When to Apply for the FAFSA
Think you know the deadline? The true answer might surprise you.
Missing the deadline.
It’s one of the most common reasons people miss out on money they might have otherwise received. Turn in your FAFSA late – or error-filled too near the deadline to correct – and you could easily be out of luck.
What’s more, federal and state money is given out on a first-come first-served basis. You might be on time, but if enough folk are ahead of you in line, you’ll receive a smaller slice of the pie – if there’s any left at all.
In other words – if you want the best shot of getting state or federal money, the sooner you submit a correct application, the better.
Of course, that’s not always possible. Maybe you got taken off the wait-list at a college, or you switch your acceptance from one school to another thanks to some new life development.
In such cases, you need to know the latest you can turn in your FAFSA application, and retain eligibility.
The short answer is – it depends. The Federal application deadline is June 30th. That’s a receipt deadline – it has to be in the mail by that date. You have an extension until September 15th to make any corrections that can be done over FAFSA’s website.
Federal Vs. State
However, those dates often aren’t important.
That’s because the FAFSA form isn’t just used for federal money – but also for state assistance.
And each state is different. In Connecticut, you need to have all your forms submitted by February 15th (at least, for priority consideration). In Ohio, the deadline is October 1st – well after the federal deadline.
In most cases, though, the state deadline is earlier – and that’s what should set your pace. If you can’t find a state’s deadline on the FAFSA page here, then your schools’ financial aid administrator should be able to tell you.

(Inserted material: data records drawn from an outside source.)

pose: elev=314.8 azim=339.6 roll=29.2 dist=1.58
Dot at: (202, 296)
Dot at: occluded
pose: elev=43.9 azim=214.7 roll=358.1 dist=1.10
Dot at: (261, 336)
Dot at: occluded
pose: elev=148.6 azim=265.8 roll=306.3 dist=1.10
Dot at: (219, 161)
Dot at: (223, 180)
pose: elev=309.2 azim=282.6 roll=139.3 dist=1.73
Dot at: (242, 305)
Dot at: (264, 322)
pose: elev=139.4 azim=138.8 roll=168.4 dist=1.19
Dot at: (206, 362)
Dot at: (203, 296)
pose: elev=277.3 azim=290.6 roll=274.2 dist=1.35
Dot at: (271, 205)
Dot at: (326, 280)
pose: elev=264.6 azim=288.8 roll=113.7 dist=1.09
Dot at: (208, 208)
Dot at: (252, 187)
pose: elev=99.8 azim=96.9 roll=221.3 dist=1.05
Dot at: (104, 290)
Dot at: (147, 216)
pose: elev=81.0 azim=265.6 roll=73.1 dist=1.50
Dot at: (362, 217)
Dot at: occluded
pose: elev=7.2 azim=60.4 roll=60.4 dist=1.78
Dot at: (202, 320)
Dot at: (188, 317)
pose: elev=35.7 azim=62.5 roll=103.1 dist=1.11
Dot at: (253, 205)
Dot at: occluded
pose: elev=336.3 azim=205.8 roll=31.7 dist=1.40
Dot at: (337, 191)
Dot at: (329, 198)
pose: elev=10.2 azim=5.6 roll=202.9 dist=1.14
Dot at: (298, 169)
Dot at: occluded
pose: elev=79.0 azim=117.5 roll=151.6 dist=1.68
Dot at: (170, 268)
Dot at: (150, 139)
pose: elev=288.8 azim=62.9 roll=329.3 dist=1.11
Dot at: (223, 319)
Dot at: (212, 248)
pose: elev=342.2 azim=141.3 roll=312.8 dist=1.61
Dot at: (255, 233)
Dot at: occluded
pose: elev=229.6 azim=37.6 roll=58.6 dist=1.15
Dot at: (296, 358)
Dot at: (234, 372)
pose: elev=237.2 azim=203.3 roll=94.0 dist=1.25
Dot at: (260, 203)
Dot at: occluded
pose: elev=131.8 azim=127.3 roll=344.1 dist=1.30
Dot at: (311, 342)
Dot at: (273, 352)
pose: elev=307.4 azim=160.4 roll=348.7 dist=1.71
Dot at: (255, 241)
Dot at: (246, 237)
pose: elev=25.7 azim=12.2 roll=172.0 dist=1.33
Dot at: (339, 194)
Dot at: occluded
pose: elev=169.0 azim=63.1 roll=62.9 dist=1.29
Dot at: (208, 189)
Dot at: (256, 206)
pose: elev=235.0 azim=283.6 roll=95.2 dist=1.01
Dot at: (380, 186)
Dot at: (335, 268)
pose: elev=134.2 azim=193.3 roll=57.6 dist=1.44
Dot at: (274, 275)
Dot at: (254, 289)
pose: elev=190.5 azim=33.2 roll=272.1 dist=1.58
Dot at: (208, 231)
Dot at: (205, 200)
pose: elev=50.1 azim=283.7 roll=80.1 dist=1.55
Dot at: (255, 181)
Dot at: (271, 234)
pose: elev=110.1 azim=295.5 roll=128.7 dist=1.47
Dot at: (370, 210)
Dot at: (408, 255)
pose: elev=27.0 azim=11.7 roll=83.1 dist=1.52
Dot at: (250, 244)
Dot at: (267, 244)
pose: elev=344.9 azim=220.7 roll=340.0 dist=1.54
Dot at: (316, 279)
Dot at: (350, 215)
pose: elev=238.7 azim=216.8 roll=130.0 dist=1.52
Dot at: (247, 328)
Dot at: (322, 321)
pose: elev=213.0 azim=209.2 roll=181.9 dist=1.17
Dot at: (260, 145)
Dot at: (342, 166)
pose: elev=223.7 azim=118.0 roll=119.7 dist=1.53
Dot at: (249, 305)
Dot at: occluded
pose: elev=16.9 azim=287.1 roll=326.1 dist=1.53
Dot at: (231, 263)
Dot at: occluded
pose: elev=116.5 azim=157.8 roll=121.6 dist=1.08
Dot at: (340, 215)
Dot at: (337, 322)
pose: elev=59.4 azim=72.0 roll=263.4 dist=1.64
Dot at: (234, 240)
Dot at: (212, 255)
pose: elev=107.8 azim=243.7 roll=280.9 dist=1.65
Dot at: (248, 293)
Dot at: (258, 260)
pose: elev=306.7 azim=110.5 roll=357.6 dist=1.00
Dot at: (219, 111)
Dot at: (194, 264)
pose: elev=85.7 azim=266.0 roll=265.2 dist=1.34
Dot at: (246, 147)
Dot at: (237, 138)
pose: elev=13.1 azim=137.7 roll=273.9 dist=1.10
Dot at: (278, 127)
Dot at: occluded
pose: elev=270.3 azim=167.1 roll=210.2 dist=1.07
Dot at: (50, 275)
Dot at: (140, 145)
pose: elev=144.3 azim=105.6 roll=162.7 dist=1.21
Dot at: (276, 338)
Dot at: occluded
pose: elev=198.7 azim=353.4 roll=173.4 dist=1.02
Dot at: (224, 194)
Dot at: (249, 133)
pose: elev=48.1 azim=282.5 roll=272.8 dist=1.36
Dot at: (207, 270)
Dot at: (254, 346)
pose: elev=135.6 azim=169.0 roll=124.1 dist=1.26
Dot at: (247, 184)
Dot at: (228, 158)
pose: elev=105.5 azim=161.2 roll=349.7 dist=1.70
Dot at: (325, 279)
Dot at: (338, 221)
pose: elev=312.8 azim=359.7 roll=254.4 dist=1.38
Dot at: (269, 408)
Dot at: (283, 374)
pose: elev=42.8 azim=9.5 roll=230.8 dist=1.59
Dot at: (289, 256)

Still, it’s worth stressing again – if you submit your application at the last possible moment, you will by definition be at the back of the line. State government and federal programs run out of money before everyone eligible receives any all the time. Demand is usually greater than supply.
What’s more, if you have any mistakes on your application, you may not have time to correct them. Sending incorrect paperwork through a bureaucracy… your odds are not good.
The earliest you can submit a FAFSA is January 1st of the same year – if your college acceptance schedule is amenable, try to get your FAFSA in as close to this date as possible. You’ll be applying to a larger pool of money, you’ll be nearer the head of the line – and you’ll get a response back sooner quite often, helping you to plan your college finances more easily. There is no reason to hold back on your FAFSA application – just because you’re in, doesn’t mean you’ve finished your work. Don’t slack off this near the finish line.